I don't know if it was the pressure or the colours and subject matter ( well out of my comfort zone) but I found it a real struggle to envisage this piece.

But then, on holiday in Denmark, I saw a laser dinghy in the sea just near 'that Bridge', and it all began to come together. 

So first of all I played with a simple print block made from foam sheet. 

I liked the results - but .....

Meanwhile I auditioned background papers. 

Coloured tissue above, stock yellow paper below.

I also went to the Laser dinghy website to look at the specification of the boat. I love the shape of the sail.
I also think the hull is very elegant, and of course you cannot see this below the waterline. 

More printing experiments, this time on tissue, but now I wasn't so sure about this print block or quite where it was going.

Meanwhile, I had made a decision on the tissue paper and began to add more detail to the background. Remember the bicycle was also in the specification, so I used circles referencing the bike wheels to add texture to the background paper. 

At this point a new idea struck. I would use the shape of the silhouette of the laser. So I cut out a few shapes. Some were from painted papers and some from an A-Z of Gosport, the home of the customer. 

Now, I really liked where this was going. But it still needed more depth. 

I rummaged through the painted papers stash. 

These looked promising.

Placing and experimenting. 

I'd got the laser all worked out, but how could I fit that bike in? 

Meanwhile, more experimentation and beginning to incorporate a few place names. ('The Solent' for example).

Confident enough to stick them down. 

And a brainwave with the bike! Tiny ribbons of coloured tissue. You have to look really hard, it doesn't detract from the design but I think it really works, tucked in there. 

Ready for stitch!

Stitched! (below).

It is fully stitched but I used a variegated thread, blue running to yellow. I stitched around the boat profiles but I did stitch over the three background blocks to tie them in. 

At this point I left well alone for a couple of days, just to let everything settle down. 

And then added some additional blue hand colouring . 

It still needed a little extra so back to the stash. 

Free motion stitched ribbon using organza and dissolvable film. I'm introducing another colour here, a little bit of pink, so again this was not a rushed decision but one that needed to be carefully considered.

The back of the piece for the quilters among you. Nifty stitching, don't you think? 

And the final piece, framed and ready to give.

One happy customer and one very happy recipient. 

Really pleased with this. It was a tough one but when I got going it came together really well. 


  1. Loved the story of your journey. It is hard for other people to understand that it doesn't all happen at once. and somethings need to simmer before the next step.
    I am glad they liked it!

    1. Thanks so much Sandy. Yes, I agree. People don't get the process. Luckily in this case the customer was patient and understanding.

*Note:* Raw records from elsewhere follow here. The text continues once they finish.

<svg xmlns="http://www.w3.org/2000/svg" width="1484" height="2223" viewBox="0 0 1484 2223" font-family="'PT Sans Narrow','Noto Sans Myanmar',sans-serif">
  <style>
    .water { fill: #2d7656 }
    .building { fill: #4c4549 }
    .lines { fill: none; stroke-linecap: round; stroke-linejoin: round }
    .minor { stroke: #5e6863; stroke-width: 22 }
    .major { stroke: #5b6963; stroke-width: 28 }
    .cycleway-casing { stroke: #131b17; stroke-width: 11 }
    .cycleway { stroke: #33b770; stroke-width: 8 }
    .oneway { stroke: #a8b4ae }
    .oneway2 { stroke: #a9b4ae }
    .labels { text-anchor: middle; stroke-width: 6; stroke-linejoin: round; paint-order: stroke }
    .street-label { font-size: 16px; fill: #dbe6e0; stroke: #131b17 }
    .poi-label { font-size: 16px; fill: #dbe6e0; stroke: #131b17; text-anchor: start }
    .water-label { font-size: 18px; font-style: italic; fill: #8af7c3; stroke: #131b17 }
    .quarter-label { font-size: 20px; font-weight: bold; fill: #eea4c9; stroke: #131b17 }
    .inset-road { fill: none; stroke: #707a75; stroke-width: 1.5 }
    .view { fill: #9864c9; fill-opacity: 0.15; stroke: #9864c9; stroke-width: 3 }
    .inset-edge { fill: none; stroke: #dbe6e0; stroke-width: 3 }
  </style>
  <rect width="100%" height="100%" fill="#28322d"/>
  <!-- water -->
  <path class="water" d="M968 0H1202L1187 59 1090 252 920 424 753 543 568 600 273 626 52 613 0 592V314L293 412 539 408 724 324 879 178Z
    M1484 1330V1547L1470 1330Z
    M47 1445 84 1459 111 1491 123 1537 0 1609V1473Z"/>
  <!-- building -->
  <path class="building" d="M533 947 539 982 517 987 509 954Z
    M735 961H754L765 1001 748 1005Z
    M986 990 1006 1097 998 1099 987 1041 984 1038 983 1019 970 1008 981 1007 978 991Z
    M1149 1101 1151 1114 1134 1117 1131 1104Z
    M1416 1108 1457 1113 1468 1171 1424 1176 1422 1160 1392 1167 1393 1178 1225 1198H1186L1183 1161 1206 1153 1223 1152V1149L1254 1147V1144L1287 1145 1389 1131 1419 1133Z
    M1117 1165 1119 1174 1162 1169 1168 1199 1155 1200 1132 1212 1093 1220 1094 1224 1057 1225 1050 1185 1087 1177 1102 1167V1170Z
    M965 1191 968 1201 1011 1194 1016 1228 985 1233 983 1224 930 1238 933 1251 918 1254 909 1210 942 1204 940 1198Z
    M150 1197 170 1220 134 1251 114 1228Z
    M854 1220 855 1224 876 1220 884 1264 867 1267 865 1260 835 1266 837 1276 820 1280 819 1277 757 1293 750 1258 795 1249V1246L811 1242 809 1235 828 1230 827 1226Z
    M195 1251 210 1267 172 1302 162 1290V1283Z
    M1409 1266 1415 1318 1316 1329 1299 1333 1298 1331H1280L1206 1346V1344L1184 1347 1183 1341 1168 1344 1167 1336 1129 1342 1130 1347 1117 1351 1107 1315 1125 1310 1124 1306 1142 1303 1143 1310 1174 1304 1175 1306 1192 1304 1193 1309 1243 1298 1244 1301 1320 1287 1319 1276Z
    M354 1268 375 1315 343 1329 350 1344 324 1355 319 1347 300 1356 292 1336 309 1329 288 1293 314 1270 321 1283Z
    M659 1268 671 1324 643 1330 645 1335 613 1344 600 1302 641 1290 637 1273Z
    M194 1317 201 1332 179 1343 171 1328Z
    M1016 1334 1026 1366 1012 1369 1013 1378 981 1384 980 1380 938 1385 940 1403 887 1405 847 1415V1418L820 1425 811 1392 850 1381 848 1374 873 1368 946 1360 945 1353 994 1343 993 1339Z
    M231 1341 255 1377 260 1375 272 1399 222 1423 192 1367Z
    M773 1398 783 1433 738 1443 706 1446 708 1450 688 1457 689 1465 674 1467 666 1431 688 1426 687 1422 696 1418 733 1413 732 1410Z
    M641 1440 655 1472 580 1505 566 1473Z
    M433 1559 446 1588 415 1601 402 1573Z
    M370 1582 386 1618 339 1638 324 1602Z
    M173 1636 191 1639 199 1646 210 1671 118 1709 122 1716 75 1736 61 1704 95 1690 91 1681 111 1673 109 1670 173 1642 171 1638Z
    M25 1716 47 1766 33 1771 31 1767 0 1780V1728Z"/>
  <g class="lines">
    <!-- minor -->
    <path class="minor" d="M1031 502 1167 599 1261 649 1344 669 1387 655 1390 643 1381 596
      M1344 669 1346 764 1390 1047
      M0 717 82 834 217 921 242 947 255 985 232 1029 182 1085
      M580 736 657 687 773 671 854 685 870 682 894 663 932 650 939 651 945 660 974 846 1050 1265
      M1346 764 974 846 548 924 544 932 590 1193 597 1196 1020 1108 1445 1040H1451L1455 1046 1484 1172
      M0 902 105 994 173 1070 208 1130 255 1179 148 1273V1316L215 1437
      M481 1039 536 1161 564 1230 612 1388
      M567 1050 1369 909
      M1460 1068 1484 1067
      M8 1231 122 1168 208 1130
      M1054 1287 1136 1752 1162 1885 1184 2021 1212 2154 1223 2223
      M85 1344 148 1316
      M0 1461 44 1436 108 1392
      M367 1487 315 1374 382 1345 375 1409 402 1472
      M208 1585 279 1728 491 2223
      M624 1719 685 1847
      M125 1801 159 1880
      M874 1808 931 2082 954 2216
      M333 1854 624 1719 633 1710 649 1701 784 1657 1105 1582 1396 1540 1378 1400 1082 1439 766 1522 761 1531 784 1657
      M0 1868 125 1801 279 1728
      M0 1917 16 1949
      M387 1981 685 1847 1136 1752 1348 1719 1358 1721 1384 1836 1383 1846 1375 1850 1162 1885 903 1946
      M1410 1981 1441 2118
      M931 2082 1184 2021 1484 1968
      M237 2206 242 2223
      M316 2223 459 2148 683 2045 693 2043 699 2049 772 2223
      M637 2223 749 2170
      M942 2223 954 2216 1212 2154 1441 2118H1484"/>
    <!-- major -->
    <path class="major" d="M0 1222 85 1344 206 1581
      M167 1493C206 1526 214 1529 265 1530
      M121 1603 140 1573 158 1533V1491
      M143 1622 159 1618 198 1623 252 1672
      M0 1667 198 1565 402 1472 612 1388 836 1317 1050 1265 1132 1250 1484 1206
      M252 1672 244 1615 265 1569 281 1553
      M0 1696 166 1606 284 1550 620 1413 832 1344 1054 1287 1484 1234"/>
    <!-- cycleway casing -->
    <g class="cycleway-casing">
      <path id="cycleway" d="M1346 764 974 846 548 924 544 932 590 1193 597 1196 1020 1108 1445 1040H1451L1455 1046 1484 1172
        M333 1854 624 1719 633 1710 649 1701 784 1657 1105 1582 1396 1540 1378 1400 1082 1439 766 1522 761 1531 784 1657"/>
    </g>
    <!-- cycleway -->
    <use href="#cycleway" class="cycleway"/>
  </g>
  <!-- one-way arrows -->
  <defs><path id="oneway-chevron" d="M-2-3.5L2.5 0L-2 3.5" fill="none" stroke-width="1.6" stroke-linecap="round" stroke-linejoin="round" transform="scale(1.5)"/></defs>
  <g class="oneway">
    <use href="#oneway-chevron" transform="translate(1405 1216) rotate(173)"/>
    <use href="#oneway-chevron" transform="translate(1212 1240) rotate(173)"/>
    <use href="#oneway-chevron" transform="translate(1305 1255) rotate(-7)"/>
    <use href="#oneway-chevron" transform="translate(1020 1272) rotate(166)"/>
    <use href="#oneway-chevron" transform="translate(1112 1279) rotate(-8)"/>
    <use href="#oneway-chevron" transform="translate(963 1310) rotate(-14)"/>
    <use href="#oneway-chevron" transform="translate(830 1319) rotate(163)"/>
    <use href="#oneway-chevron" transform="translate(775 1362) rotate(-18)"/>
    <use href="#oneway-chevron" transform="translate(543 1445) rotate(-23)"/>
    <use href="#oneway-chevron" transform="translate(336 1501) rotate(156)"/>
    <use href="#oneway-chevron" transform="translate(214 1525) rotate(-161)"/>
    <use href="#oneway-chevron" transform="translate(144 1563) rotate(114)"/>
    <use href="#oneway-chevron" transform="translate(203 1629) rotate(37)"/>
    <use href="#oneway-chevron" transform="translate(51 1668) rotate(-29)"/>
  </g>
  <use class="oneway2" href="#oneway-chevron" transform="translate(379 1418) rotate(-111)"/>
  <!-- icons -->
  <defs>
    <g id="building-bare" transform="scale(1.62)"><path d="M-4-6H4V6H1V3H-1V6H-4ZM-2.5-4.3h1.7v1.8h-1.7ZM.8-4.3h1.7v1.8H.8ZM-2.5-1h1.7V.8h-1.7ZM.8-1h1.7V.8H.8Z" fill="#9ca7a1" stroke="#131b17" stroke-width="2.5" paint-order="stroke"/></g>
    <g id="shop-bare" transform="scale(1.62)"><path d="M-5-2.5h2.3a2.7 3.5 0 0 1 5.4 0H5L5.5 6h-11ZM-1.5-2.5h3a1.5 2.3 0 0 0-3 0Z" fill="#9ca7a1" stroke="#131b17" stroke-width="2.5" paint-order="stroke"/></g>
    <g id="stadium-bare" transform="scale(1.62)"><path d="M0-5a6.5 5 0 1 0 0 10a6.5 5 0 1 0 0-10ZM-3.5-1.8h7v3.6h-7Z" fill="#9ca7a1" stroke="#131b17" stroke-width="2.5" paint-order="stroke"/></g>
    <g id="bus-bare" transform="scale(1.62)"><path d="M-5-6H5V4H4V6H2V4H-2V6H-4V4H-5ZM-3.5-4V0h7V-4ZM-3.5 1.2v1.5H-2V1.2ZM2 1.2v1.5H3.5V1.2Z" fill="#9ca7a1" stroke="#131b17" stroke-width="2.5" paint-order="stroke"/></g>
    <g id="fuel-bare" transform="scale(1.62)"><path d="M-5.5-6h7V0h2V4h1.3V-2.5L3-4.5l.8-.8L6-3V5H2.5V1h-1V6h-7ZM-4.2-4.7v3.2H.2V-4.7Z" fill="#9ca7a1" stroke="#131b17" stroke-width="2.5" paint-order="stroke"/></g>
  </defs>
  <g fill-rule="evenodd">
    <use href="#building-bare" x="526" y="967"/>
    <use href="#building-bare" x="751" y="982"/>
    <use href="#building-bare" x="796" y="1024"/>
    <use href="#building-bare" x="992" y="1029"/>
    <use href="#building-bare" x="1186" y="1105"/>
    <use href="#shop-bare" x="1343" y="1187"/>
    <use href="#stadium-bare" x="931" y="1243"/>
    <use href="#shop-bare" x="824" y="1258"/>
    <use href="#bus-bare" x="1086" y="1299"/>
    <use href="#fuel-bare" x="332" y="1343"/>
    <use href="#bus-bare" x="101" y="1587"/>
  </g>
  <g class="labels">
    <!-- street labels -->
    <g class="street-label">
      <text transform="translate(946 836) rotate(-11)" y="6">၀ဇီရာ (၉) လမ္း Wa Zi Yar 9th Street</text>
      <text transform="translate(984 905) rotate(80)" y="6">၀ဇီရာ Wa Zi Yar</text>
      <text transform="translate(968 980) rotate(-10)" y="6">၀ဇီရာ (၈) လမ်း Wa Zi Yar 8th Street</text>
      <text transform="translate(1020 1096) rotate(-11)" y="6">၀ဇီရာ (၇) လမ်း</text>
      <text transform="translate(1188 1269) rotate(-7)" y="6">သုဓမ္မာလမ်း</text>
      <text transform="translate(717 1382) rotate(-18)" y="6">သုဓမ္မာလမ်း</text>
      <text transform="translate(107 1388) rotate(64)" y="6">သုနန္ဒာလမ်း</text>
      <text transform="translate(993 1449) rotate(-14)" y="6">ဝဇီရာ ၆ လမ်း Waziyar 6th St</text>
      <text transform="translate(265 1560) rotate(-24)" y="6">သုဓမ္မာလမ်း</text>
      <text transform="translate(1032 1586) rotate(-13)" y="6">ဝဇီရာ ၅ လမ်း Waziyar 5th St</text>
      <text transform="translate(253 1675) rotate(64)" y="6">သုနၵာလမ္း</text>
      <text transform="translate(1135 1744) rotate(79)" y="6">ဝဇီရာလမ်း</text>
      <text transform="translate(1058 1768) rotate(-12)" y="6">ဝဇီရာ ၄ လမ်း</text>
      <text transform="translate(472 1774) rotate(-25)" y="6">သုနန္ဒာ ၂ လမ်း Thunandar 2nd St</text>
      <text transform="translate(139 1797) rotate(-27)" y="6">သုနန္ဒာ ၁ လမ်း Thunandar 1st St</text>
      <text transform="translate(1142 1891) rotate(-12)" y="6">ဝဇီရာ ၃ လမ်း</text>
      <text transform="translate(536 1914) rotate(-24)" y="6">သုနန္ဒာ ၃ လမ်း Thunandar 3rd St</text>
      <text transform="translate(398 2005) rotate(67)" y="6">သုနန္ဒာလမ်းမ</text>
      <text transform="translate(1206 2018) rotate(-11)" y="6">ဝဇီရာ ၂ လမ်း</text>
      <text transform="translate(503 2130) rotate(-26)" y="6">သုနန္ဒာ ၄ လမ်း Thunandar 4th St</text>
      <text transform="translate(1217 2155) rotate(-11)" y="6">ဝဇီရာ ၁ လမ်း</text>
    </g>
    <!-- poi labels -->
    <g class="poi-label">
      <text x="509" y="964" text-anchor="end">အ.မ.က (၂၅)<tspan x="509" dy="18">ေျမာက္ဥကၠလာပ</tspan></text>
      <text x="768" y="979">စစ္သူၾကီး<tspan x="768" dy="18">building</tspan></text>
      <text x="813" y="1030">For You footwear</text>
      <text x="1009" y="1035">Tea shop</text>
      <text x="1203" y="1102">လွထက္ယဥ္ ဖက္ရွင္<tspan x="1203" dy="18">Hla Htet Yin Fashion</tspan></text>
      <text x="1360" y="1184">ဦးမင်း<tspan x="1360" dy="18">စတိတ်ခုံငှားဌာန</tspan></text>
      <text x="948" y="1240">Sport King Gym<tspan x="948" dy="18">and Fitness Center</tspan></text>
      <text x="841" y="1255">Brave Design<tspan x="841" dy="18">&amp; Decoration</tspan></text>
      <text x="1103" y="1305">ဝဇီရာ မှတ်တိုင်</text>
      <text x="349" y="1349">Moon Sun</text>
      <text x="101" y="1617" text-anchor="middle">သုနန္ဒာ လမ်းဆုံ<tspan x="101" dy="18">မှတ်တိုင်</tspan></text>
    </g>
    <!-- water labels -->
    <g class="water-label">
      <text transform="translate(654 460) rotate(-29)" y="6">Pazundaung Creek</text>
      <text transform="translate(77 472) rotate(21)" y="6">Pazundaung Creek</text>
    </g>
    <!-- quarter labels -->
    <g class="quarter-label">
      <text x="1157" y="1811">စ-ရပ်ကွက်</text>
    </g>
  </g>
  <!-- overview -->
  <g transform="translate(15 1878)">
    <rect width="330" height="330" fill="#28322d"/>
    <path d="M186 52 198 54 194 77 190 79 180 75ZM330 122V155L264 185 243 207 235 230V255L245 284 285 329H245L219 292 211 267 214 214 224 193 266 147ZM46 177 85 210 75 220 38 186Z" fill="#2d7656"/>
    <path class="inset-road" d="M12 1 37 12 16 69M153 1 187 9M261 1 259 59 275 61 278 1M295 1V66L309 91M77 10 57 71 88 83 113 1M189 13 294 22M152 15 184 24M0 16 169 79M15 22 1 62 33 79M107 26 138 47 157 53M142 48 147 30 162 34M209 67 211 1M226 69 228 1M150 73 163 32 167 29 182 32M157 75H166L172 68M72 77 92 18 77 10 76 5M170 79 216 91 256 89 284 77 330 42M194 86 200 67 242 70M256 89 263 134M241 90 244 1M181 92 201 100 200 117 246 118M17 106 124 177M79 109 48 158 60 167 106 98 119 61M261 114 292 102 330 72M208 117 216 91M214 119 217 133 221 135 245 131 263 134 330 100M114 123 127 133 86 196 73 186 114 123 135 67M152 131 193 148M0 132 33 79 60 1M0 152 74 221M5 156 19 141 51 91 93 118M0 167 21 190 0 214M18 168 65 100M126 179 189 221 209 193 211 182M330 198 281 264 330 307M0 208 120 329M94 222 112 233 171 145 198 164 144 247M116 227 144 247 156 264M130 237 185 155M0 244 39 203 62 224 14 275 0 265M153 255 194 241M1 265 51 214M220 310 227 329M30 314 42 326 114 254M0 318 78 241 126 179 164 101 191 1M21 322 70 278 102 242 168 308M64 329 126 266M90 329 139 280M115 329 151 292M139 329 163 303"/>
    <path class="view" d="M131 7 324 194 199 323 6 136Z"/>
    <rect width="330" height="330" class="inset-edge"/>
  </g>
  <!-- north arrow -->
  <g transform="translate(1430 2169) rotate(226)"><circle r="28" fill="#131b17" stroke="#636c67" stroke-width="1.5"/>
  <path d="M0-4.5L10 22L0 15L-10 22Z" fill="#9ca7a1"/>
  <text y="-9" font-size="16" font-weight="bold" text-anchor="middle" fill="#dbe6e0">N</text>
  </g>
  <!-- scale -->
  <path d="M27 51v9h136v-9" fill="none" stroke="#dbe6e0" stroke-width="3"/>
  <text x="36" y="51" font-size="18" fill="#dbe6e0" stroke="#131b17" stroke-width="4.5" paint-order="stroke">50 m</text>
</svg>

  2. It looks just super framed! Oh, I just love it when the muse pushes me towards something with that unspoken "I've got your back" only to suddenly disappear to parts unknown (I always envision mine wafting off to the Caribbean). I love seeing the progress of the piece and your explanation of process. Your approach to research is not unlike mine and a must for this particular commission. Sure, you could have used any bike and boat silhouette but that just would not do for this. And you KNOW I love me some circle stitching. :-) Congrats on the commission and congrats on such a wonderful finish!

    1. Thank you so much Sheila. It was quite stressful at times. Would they like it? But when I got into the swing of it I really enjoyed making it. And it was really appreciated. Being pushed out of my comfort zone was a very useful exercise ( but you might have noticed a touch of pink crept in).

  3. What a lot of work has gone into that piece!
    It really works well, and thank you for sharing your process photos with us- so interesting x

    1. Thank you so much Mrs B. A little comment from you always makes me a bit giddy with excitement!